### What you have to do
An exact copy of every record below is needed, with all pictures removed.
──────────
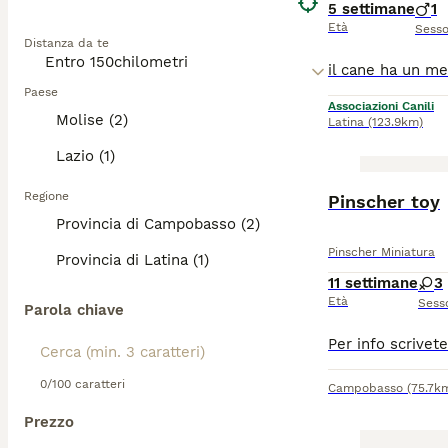
5 settimane
1
Età
Sess
Distanza da te
Paese
Associazioni Canili
Molise (2)
Latina
(123.9km)
Lazio (1)
Regione
Pinscher toy
Provincia di Campobasso (2)
Pinscher Miniatura
Provincia di Latina (1)
11 settimane
3
Età
Sess
Parola chiave
0/100 caratteri
Campobasso
(75.7k
Prezzo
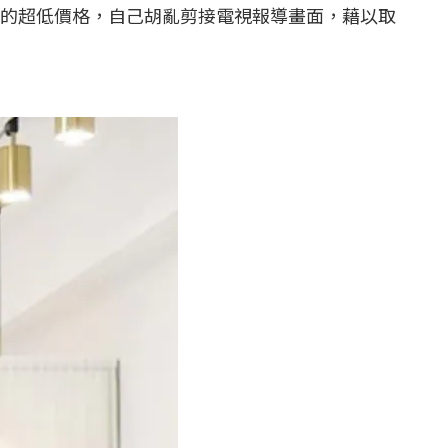
的超低價格，自己胡亂剪接電視報導畫面，藉以取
──────────
### Solution
5 settimane
1
Età
Sess
Distanza da te
Paese
Associazioni Canili
Molise (2)
Latina
(123.9km)
Lazio (1)
Regione
Pinscher toy
Provincia di Campobasso (2)
Pinscher Miniatura
Provincia di Latina (1)
11 settimane
3
Età
Sess
Parola chiave
0/100 caratteri
Campobasso
(75.7k
Prezzo
的超低價格，自己胡亂剪接電視報導畫面，藉以取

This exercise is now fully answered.